La sentenza di secondo grado ha accolto parte delle accuse mosse dai cinque contro l’azienda, queste erano state totalmente respinte nel processo di primo grado conclusosi lo scorso giugno. I giudici hanno stabilito che l’azienda, attraverso i suoi contratti lavorativi, non retribuiva adeguatamente i riders, condannandola dunque a pagare i cinque riders secondo il contratto collettivo logistica-trasporto merci. Le altre accuse mosse: il reintegro lavorativo, il licenziamento discriminatorio, la violazione della privacy e il rischio infortunistico, sono state invece respinte, come già era avvenuto in primo grado.
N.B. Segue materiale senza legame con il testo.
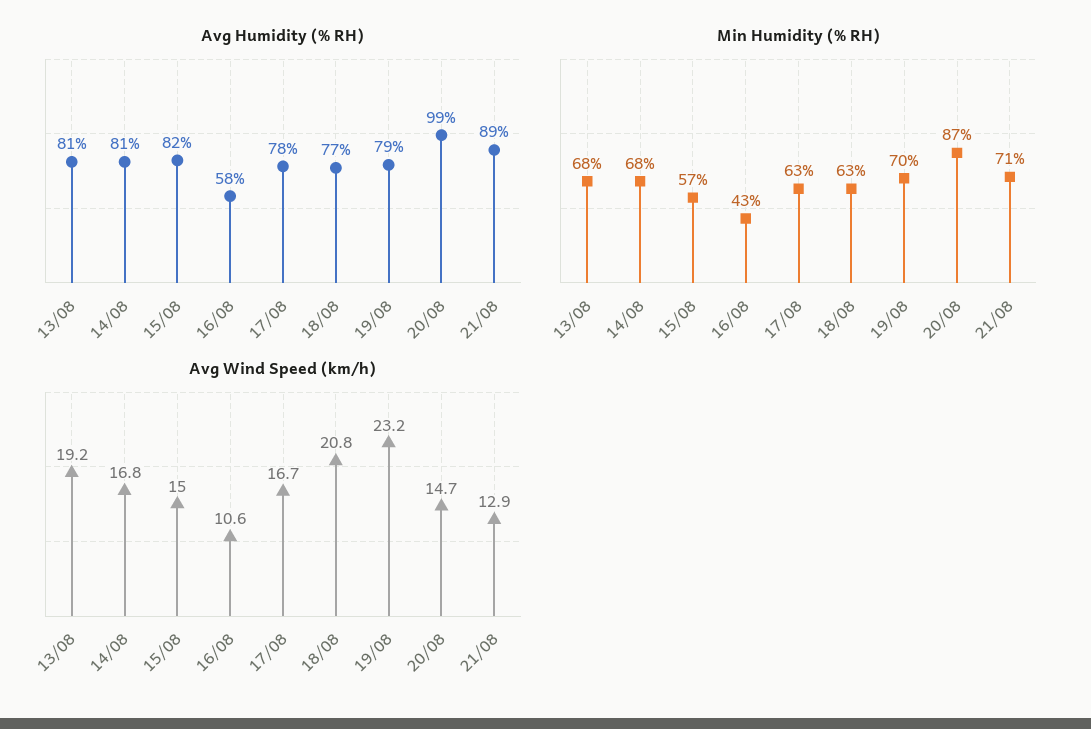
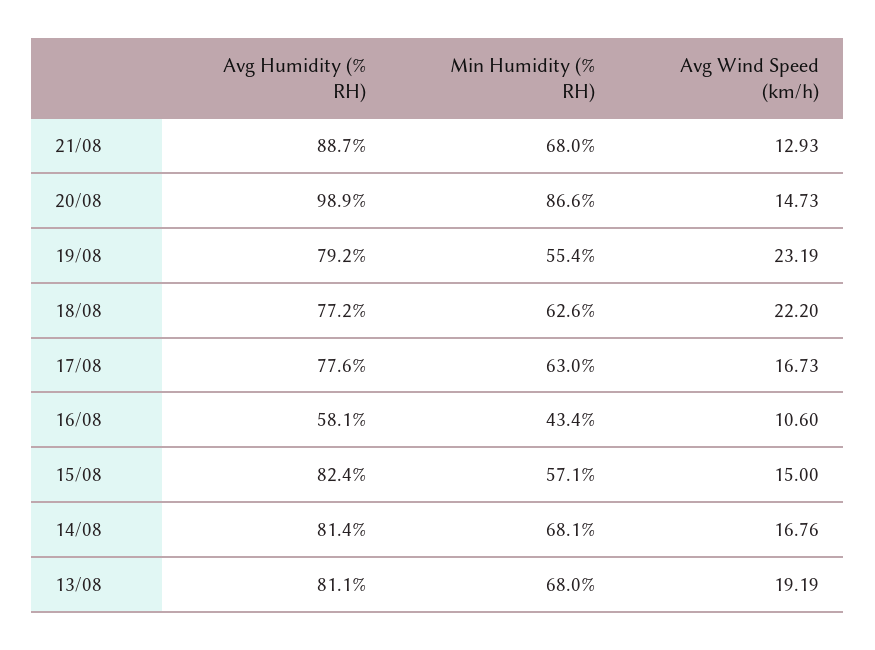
  {
    "Avg Humidity (% RH)": {
      "13/08": 81.1,
      "14/08": 81.4,
      "15/08": 82.4,
      "16/08": 58.1,
      "17/08": 77.6,
      "18/08": 77.2,
      "19/08": 79.2,
      "20/08": 98.9,
      "21/08": 88.7
    },
    "Min Humidity (% RH)": {
      "13/08": 68,
      "14/08": 68.1,
      "15/08": 57.1,
      "16/08": 43.4,
      "17/08": 63,
      "18/08": 62.6,
-     "19/08": 70,
+     "19/08": 55.4,
      "20/08": 86.6,
-     "21/08": 71
+     "21/08": 68
    },
    "Avg Wind Speed (km/h)": {
      "13/08": 19.19,
      "14/08": 16.76,
      "15/08": 15,
      "16/08": 10.6,
      "17/08": 16.73,
-     "18/08": 20.8,
+     "18/08": 22.2,
      "19/08": 23.19,
      "20/08": 14.73,
      "21/08": 12.93
    }
  }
Il riconoscimento del ruolo logistico dei riders e il conseguente allineamento della retribuzione secondo la norma dei lavoratori della logistica, rappresenta un rilevante passo avanti dopo anni di stallo e di contratti lavorativi oscuri e farlocchi, che altro non facevano che stabilire un rapporto di sfruttamento tra le multinazionali della Gig Economy e i lavoratori ad essa annessi. La corte però ha respinto tutte le altre questioni, estremamente rilevanti, che sono proprie del mondo del delivery e che permettono a questo di configurare una nuova forma lavoro, che avvalendosi di scappatoie legislative e, soprattutto, delle nuove tecnologie, mantiene un pressante controllo sui lavoratori cercando di spremergli il più possibile per massimizzare i guadagni.

La sentenza di venerdi scorso è dunque un’importante tappa nel percorso di lotta rider, che però non si esaurisce con questa decisione, ma continuerà nei prossimi mesi.